Şimdi bakıyorum da aradan üç yıl geçmiş neredeyse, acaba bu masa kuruldu mu çok merak ediyorum. Onur, Behçet Aysan Şiir Ödülü’nü kazanınca Haydar Ergülen yukarıda bahsettiğim yazıda “…yoklar meclisinden almışız biz bütün ödüllerimizi” diyordu. Sanki kendisinin de 2008 yılında ‘Üzgün Kediler Gazeli’ kitabı ile Metin Altıok Şiir Ödülü’nü kazanacağını önceden tahmin ediyordu. Altıok da 93 Temmuzu’nda Sivas katliamı sonrası “yoklar meclisi”nin bir üyesi olmuştu zira.
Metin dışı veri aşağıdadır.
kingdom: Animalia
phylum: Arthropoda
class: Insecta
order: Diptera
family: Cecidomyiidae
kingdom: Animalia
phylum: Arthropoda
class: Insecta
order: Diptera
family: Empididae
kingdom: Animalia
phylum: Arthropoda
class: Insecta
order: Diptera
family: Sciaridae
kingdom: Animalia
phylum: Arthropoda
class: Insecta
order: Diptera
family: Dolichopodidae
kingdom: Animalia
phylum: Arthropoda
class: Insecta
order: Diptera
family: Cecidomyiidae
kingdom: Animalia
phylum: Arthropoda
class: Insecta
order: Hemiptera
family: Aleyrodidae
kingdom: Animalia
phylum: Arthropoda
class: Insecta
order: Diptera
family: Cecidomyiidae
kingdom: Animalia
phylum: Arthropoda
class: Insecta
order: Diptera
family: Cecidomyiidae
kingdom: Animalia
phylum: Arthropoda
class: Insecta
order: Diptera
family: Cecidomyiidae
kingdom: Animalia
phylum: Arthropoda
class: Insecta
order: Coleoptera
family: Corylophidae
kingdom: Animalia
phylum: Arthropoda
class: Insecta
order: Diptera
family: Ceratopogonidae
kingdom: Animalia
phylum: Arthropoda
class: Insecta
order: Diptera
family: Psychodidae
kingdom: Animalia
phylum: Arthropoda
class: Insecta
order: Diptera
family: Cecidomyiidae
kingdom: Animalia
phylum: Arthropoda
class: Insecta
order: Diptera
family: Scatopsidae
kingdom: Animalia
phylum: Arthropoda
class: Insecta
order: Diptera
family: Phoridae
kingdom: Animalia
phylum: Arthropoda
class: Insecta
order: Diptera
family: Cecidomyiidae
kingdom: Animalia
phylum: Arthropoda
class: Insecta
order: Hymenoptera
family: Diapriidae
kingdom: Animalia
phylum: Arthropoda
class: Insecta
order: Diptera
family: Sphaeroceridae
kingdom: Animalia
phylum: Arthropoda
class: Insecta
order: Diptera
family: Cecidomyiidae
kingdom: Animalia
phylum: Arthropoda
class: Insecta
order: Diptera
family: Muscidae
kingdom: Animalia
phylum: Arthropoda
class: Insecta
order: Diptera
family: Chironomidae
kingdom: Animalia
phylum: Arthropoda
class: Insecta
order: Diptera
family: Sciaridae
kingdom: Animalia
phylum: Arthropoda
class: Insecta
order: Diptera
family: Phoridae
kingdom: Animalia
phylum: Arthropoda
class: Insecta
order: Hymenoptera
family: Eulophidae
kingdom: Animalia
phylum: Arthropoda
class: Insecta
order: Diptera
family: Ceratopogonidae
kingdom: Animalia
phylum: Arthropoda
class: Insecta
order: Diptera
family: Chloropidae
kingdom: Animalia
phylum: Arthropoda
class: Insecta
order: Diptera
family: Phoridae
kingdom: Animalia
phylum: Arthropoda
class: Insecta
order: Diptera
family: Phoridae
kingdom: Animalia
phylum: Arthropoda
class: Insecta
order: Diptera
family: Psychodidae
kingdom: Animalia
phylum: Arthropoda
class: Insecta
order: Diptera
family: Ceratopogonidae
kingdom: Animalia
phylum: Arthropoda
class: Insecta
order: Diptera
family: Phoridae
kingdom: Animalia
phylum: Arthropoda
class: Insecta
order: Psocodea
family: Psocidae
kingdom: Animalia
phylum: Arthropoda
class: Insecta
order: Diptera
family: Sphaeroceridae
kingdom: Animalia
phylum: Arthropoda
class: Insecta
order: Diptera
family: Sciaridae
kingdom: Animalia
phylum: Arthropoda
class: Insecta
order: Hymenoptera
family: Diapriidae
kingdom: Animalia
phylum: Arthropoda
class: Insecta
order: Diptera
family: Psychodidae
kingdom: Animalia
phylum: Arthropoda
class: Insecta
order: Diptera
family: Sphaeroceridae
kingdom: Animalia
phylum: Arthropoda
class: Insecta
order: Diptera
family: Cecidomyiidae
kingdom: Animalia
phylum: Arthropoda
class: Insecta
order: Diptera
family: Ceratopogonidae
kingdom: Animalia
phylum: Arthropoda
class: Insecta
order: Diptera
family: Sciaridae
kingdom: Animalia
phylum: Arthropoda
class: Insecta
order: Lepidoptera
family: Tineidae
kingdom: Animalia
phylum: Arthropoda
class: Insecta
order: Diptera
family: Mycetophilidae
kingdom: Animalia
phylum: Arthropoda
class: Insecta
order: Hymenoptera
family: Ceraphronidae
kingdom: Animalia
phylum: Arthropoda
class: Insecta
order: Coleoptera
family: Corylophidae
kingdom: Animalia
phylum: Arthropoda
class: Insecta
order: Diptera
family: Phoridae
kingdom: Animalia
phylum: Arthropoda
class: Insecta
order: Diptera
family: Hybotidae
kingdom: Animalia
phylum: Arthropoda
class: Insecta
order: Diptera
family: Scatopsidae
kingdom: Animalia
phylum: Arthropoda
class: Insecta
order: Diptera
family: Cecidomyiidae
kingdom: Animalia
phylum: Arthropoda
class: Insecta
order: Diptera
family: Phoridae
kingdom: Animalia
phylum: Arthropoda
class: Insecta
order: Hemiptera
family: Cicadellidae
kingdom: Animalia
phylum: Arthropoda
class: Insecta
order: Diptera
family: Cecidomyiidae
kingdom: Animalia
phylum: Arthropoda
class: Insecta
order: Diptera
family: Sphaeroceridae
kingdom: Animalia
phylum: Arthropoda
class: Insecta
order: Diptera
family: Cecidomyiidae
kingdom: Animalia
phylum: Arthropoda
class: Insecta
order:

O masanın başköşelerinden birinde de o olacaktı değil mi ya… Ve şimdi, o Edirne yolculuğu sırasında düşündüğümü yeniden düşünüyorum da, Haydar Ergülen, Cenk Koyuncu ile bira içme sözünü tutamadığı Son Gemi’de bu güz masasını kurabilir mi? Yok, yok boşuna ümitlenmeyelim, kuramaz artık istese de. Artık Hakkı Baba’nın Son Gemisi de taşındı gitti o sokaktan. Yani insanlar da mekânlar da bu ‘yoklar meclisi’nin en onurlu üyesi oldular.

•••

Son Gemi’nin müdavimiydim. Ne zaman şehir dışından bir dostum gelse “gel bak seni bi yere götüreceğim” der, tutar kolundan Son Gemi’ye götürürdüm. Seni de götürmedim mi sanki? Hatta terk-i diyar edenler için elveda gecelerini de “vedalar Son Gemi’de yapılır” diyerek müdavimi olduğum bu yerde organize ederdim. Yalnızken, mis gibi bahar havasında da, şakır şakır yağmur yağarken de, masalara sığamayacak kadar kalabalık olduğumuzda bile çok güzel olurdu bizim gemi. Özellikle o içerde, köşede duran kimsesiz masa… Kapmak için can atardım. Kâh kapı önüne bir masa atar oturur, kâh üst kata çıkar gelen geçeni gözlerdim. Alt katta oturduğumda her an kapıdan Arif Damar girecek gibi istim üstünde olurdum. Cebinden çıkartıp vereceği deniz kabuklarından ilkini almak çok önemliydi çünkü benim için.

Bugün yine bir yer var orada. Sandalyeler ve masalar da var. İçerisi yine kalabalık, duvarda portreler, masada biralar, rakılar... Ama mekânları sıcak kılan şey içindeki sohbetmiş, elini omzuma koyan insanlarmış. Evim gibi hissettiğim o ruhu sağlayan da, o büyü de, sandalyeye dirseğini dayamış amcalar da artık maalesef yok.

Bir meclis toplama planın varsa diye söylüyorum Ergülen, Son Gemi’de bu buluşma çok zor artık, bilesin ve başka bir yer ‘yok’ olmadan masayı toparlamalısın. Ama unutmamalı ki, senin ‘İdiller Gazeli’nde “aşk bile dolduramaz bazı âşıkların yerini” dediğin gibi, şakır şakır yağan hiçbir ‘yağmur’ dolduramaz Son Gemi’nin yerini.